I was thrilled that so many of you love the little building under the 59th Street bridge as much as I do. I received a bunch of emails about the old Terra-Cotta Works, including one from someone whose great great grandfather worked there from around 1910 to 1920 and took of the building when it was in operation – perhaps you car aficionados can identify the approximate year by the cars pictured?
Compare it to today, and it’s simply amazing how well it has weathered the years:
He also included a copy of the company’s letterhead from 1911…
…which includes a great etching of the property.
Horse-and-buggys pass by as a trolly drives down Vernon Boulevard…
Behind it, the actual factory building – note the four kilns in front:
I also received a note that an old photograph of the Terra-Cotta Works’s complex was up on the Greater Astoria Historical Society’s Smugmug site.
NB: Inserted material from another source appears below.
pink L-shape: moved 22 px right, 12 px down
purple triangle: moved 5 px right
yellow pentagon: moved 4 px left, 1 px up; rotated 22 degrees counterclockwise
The obvious difference is in the electrical lines spanning the block – but even more impressive is the 59th Street Bridge slowly crawling toward Queens in the background.
Finally, a lot of you were hoping I’d figure out a way to get some interior pictures. As I was looking into it, I received this letter from someone who has been inside recently:
“It was totally gutted inside. Floors and walls all gone. There was one small alcove of original work left: a 2nd floor fireplace, right under the triple chimneys. Completely covered with about 45 layers of paint. Ugh. We brought cameras in, thinking to get some great shots, but got bupkiss.”
Very much looking forward to seeing 401 Vernon come back to life in the near future.